Educational Arduino Clock Uses Analog Meters For Display

When it comes to educational electronic projects, it’s hard to go past building a clock. You learn tons about everything from circuit concepts and assembly skills to insights about the very nature of time itself. And you get a clock at the end of it! [hamblin.joe] wanted to do a simple project for kids along these lines, so whipped up a neat design using analog meters to display the time.

The build relies on that old stalwart, the Arduino Uno, to run the show. It’s hooked up to a DS3231 real-time clock module so it can keep accurate time for long periods, as is befitting a clock. Displaying the time is done via the use of two analog meters, each fitted with a custom backing card. One displays hours, the other, minutes. The analog meters are simply driven by the PWM outputs of the Arduino.

It’s not a hugely complex project, but it teaches so much. It provides an opportunity to educate the builders about real-time clocks, microcontroller programming, and even the concepts behind pulse width modulation. To say nothing of the physical skills, like learning to solder or how to assemble the laser-cut enclosure. Ultimately, it looks like a really great way for [hamblin.joe] and his students to dive into the world of modern electronics.

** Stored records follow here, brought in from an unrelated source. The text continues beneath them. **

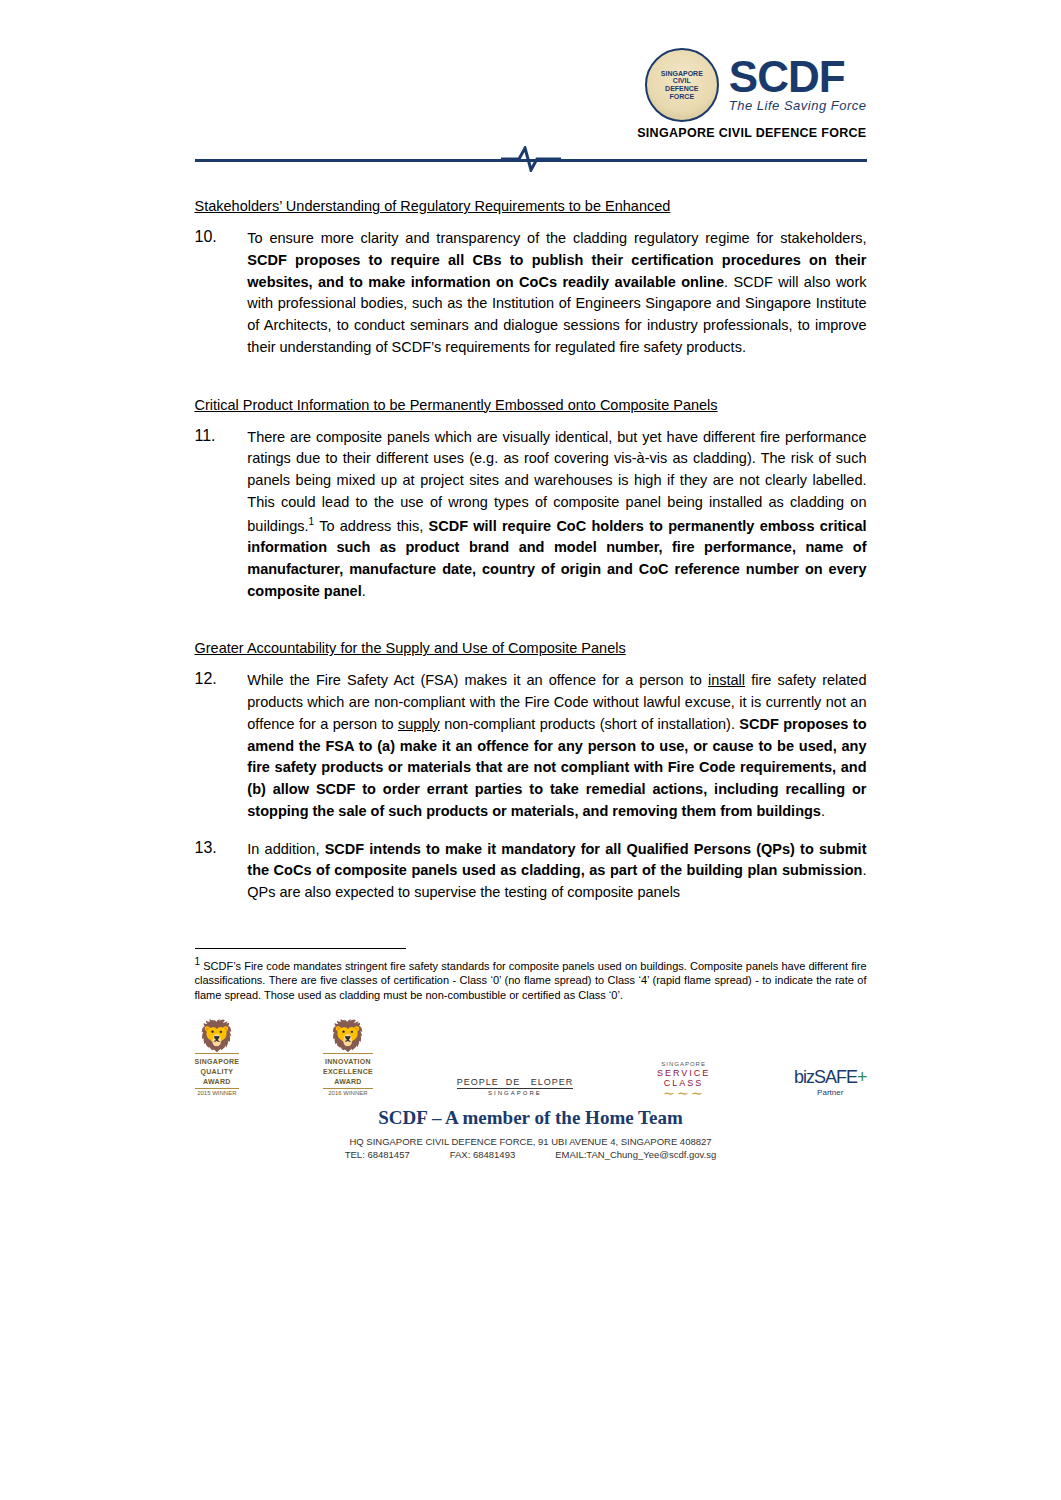SINGAPORE
CIVIL
DEFENCE
FORCE
SCDF
The Life Saving Force
SINGAPORE CIVIL DEFENCE FORCE
Stakeholders’ Understanding of Regulatory Requirements to be Enhanced
10.
To ensure more clarity and transparency of the cladding regulatory regime for stakeholders, SCDF proposes to require all CBs to publish their certification procedures on their websites, and to make information on CoCs readily available online. SCDF will also work with professional bodies, such as the Institution of Engineers Singapore and Singapore Institute of Architects, to conduct seminars and dialogue sessions for industry professionals, to improve their understanding of SCDF’s requirements for regulated fire safety products.
Critical Product Information to be Permanently Embossed onto Composite Panels
11.
There are composite panels which are visually identical, but yet have different fire performance ratings due to their different uses (e.g. as roof covering vis-à-vis as cladding). The risk of such panels being mixed up at project sites and warehouses is high if they are not clearly labelled. This could lead to the use of wrong types of composite panel being installed as cladding on buildings.1 To address this, SCDF will require CoC holders to permanently emboss critical information such as product brand and model number, fire performance, name of manufacturer, manufacture date, country of origin and CoC reference number on every composite panel.
Greater Accountability for the Supply and Use of Composite Panels
12.
While the Fire Safety Act (FSA) makes it an offence for a person to install fire safety related products which are non-compliant with the Fire Code without lawful excuse, it is currently not an offence for a person to supply non-compliant products (short of installation). SCDF proposes to amend the FSA to (a) make it an offence for any person to use, or cause to be used, any fire safety products or materials that are not compliant with Fire Code requirements, and (b) allow SCDF to order errant parties to take remedial actions, including recalling or stopping the sale of such products or materials, and removing them from buildings.
13.
In addition, SCDF intends to make it mandatory for all Qualified Persons (QPs) to submit the CoCs of composite panels used as cladding, as part of the building plan submission. QPs are also expected to supervise the testing of composite panels
1 SCDF’s Fire code mandates stringent fire safety standards for composite panels used on buildings. Composite panels have different fire classifications. There are five classes of certification - Class ‘0’ (no flame spread) to Class ‘4’ (rapid flame spread) - to indicate the rate of flame spread. Those used as cladding must be non-combustible or certified as Class ‘0’.
🦁
SINGAPORE
QUALITY
AWARD
2015 WINNER
🦁
INNOVATION
EXCELLENCE
AWARD
2016 WINNER
PEOPLE DE ELOPER
SINGAPORE
SINGAPORE
SERVICE
CLASS
∼∼∼
biz SAFE+
Partner
SCDF – A member of the Home Team
HQ SINGAPORE CIVIL DEFENCE FORCE, 91 UBI AVENUE 4, SINGAPORE 408827
TEL: 68481457 FAX: 68481493 EMAIL:TAN_Chung_Yee@scdf.gov.sg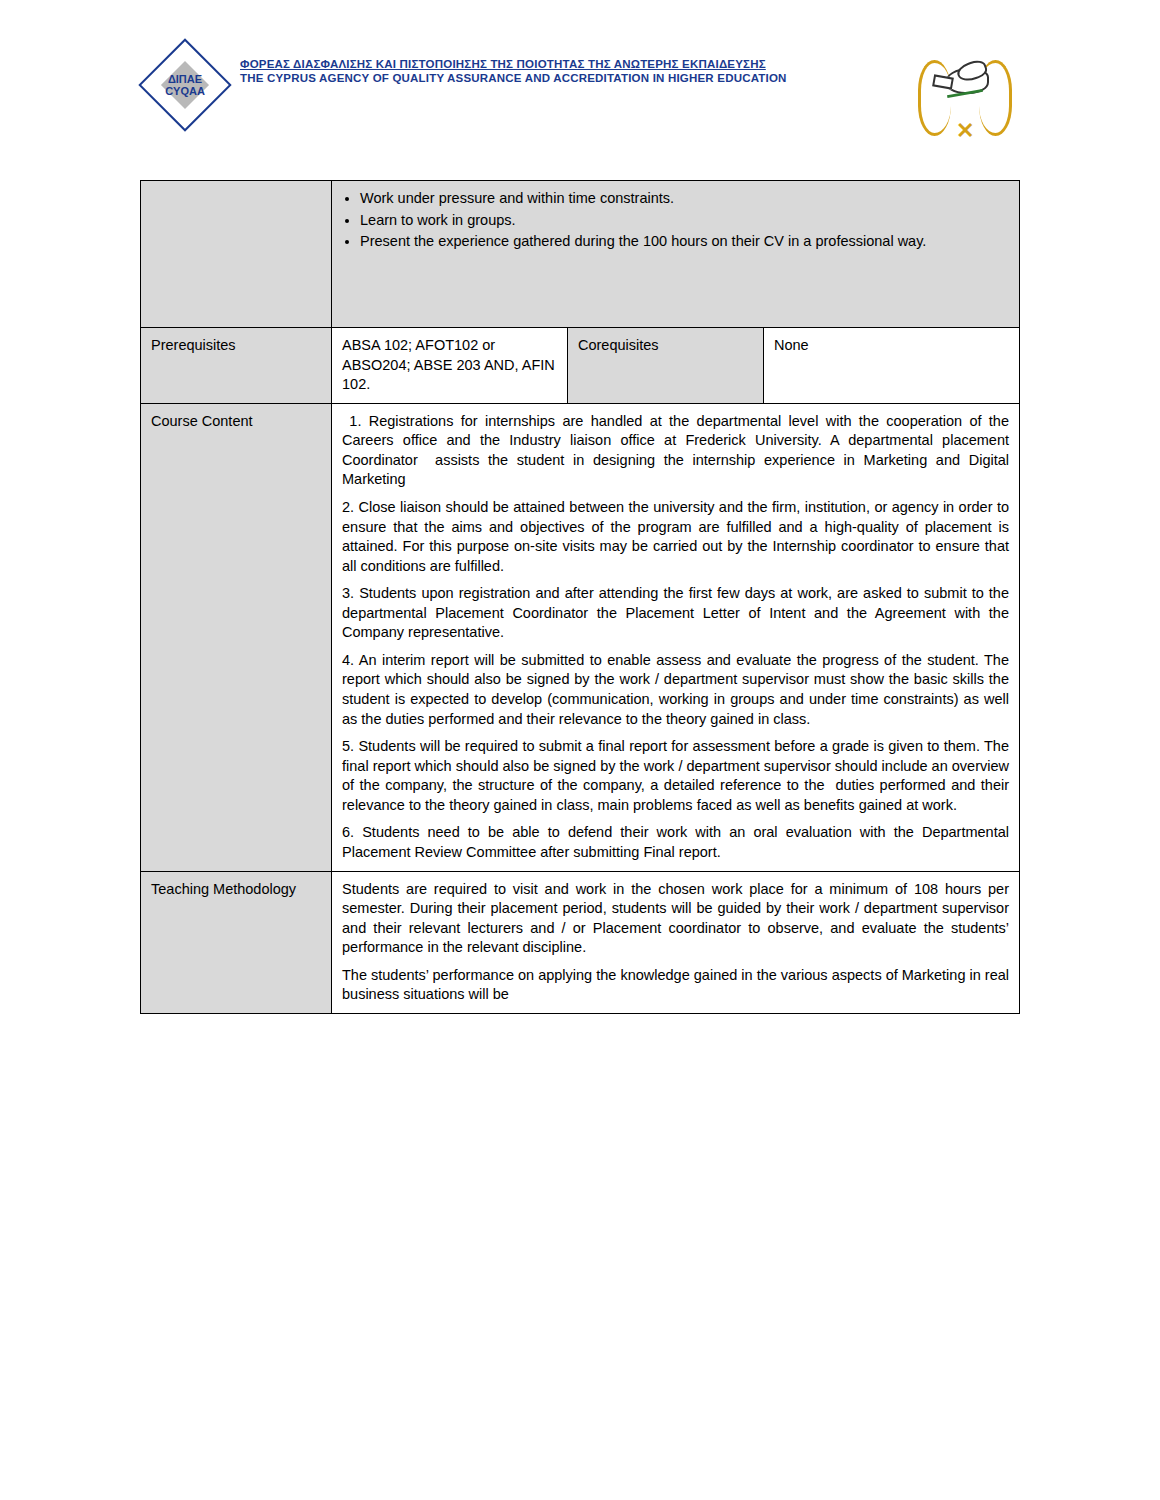ΔΙΠΑΕ
CYQAA
ΦΟΡΕΑΣ ΔΙΑΣΦΑΛΙΣΗΣ ΚΑΙ ΠΙΣΤΟΠΟΙΗΣΗΣ ΤΗΣ ΠΟΙΟΤΗΤΑΣ ΤΗΣ ΑΝΩΤΕΡΗΣ ΕΚΠΑΙΔΕΥΣΗΣ
THE CYPRUS AGENCY OF QUALITY ASSURANCE AND ACCREDITATION IN HIGHER EDUCATION
✕
| | Work under pressure and within time constraints. Learn to work in groups. Present the experience gathered during the 100 hours on their CV in a professional way. |
| Prerequisites | ABSA 102; AFOT102 or ABSO204; ABSE 203 AND, AFIN 102. | Corequisites | None |
| Course Content | 1. Registrations for internships are handled at the departmental level with the cooperation of the Careers office and the Industry liaison office at Frederick University. A departmental placement Coordinator assists the student in designing the internship experience in Marketing and Digital Marketing 2. Close liaison should be attained between the university and the firm, institution, or agency in order to ensure that the aims and objectives of the program are fulfilled and a high-quality of placement is attained. For this purpose on-site visits may be carried out by the Internship coordinator to ensure that all conditions are fulfilled. 3. Students upon registration and after attending the first few days at work, are asked to submit to the departmental Placement Coordinator the Placement Letter of Intent and the Agreement with the Company representative. 4. An interim report will be submitted to enable assess and evaluate the progress of the student. The report which should also be signed by the work / department supervisor must show the basic skills the student is expected to develop (communication, working in groups and under time constraints) as well as the duties performed and their relevance to the theory gained in class. 5. Students will be required to submit a final report for assessment before a grade is given to them. The final report which should also be signed by the work / department supervisor should include an overview of the company, the structure of the company, a detailed reference to the duties performed and their relevance to the theory gained in class, main problems faced as well as benefits gained at work. 6. Students need to be able to defend their work with an oral evaluation with the Departmental Placement Review Committee after submitting Final report. |
| Teaching Methodology | Students are required to visit and work in the chosen work place for a minimum of 108 hours per semester. During their placement period, students will be guided by their work / department supervisor and their relevant lecturers and / or Placement coordinator to observe, and evaluate the students’ performance in the relevant discipline. The students’ performance on applying the knowledge gained in the various aspects of Marketing in real business situations will be |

13 thoughts on “Educational Arduino Clock Uses Analog Meters For Display

  1. Whenever I do anything with clocks or 7 segment displays I get accused of making a bomb.

    I’m thinking I should buy some craft supplies and make a clock that looks like a…

    But then I remember somebody would report me and I’d have the cops busting down my door for a clock.

    1. Each of those is a different twist on the idea. I have no problem with seeing another.

      Did you stop playing FPS games because everything after Wolfenstein was just repeating the same thing?

      Bet you are fun at hackathons…

    1. Solar-based optical hour detection is employed.

      To wit, look outside. Is dark? Is 10 AM. Is light? Is 10PM.

      Yes, fails seasonally, and towards Arctic Circle. Not point of this clock. Real clocks have network connection for ntp, or multiple local sources to be stratum 1 ntp servers. But this is still fun.

    2. Needs another meter for that Roman gift that keeps on giving headaches for some and it’s holdover into counting and math.
      This is the only 0 to 12 hour “dial” I’ve ever seen. It should start with 12 and end with 12 as well. That may not make sense but so with Roman numbering not having zero.

      In a week or two we will screw with our clocks and then will have the sun till 10PM in west Indiana where Pi can change and the sun sets late. Yee Haw!

    3. I talk about 24 hours in the build notes for the project. 24 hours would too cluttered on the meter (display), the other option would be to have a LED (or something) to show AM/PM. I could easy update the laser STL to add this. I challenged the kids with this as “extra credit”. When you do something like this you have to be very aware of how much time everything takes.